Il centrodestra tra conflitti e pulsioni identitarie


La domanda che emerge è come possa il centrodestra sopravvivere a queste tensioni; se e quanto la logica che ha portato all’elezione dei presidenti di Camera e Senato si applicherà all’esecutivo; se rassicurerà o metterà in allarme l’Europa.

Non si può che aspettare. E sperare che quando Meloni sarà chiamata al Quirinale per ricevere l’incarico, ascolti i consigli del capo dello Stato, Sergio Mattarella. Altrimenti, la prospettiva di esprimere una compagine di alto livello e capace di risultare inclusiva potrebbe emergere come minimo appannata.

Al momento, l’effetto che le scelte del centrodestra ha avuto è stato di radicalizzare il Pd e alimentare ulteriormente l’estremismo del M5S. Forse sarebbe successo comunque, perché la competizione in quello che si definisce campo progressista tende a far slittare tutti su posizioni oltranziste. Certamente, il metodo usato per i vertici delle Camere risucchia il Pd di Enrico Letta verso un ritorno al dialogo con il M5S: la pressione in questa direzione sta crescendo. Non è ancora chiaro, tuttavia, se il Pd riuscirà a evitare un’agenda subalterna a quella grillina.

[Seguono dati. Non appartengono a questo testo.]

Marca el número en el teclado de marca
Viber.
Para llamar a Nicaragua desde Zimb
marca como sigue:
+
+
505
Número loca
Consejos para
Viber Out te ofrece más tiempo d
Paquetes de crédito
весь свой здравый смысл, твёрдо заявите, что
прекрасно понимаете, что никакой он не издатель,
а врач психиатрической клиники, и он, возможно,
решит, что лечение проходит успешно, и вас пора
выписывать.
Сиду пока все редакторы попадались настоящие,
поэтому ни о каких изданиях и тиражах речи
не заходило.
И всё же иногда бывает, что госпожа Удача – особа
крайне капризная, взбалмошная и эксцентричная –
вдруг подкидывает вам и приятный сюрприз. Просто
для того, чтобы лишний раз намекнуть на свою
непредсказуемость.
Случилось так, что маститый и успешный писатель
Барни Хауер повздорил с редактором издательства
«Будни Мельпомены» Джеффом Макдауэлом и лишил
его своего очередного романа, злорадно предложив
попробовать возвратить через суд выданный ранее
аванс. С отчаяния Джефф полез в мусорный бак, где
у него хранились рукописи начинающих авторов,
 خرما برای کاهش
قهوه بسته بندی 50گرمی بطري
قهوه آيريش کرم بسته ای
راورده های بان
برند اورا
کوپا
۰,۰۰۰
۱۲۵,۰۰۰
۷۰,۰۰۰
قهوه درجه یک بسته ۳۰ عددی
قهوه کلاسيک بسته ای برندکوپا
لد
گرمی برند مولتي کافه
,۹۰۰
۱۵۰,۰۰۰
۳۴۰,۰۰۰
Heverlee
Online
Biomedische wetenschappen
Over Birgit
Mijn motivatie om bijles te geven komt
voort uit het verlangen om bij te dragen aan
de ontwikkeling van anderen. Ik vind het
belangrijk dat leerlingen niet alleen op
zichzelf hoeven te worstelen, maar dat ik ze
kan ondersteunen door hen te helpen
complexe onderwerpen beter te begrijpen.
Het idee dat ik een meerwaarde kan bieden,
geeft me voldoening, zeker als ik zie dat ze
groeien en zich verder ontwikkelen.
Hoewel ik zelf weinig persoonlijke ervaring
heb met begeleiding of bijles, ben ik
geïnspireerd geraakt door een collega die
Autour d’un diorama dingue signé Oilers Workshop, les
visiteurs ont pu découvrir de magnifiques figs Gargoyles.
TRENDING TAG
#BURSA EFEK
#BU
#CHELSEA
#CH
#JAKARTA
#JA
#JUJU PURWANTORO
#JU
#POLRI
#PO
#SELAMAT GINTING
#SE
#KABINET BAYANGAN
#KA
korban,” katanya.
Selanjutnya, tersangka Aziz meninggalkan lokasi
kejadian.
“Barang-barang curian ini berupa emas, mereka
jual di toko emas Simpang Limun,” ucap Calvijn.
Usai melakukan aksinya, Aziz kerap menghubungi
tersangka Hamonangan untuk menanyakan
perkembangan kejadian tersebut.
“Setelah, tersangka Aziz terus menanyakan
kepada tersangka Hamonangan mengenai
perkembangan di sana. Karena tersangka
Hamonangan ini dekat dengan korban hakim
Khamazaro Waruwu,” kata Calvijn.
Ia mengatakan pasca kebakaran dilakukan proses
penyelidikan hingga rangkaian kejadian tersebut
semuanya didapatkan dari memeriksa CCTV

Da una parte, si punta il dito sul profilo «omofobo e pro Putin» del leghista Fontana. Dall’altra si elude il ruolo dei Cinque Stelle nella caduta di Mario Draghi, all’origine della rottura dell’asse Pd-M5S. E non si sottolineano le prese di posizione del blog di Beppe Grillo, che ha teorizzato «la neutralità tra Russia e Ucraina» come opzione che sarebbe nell’interesse dell’Europa.

Sono contraddizioni che peseranno nell’opposizione e nella stessa maggioranza. Compattezza, omogeneità e unità sono ancora sfuggenti in entrambe.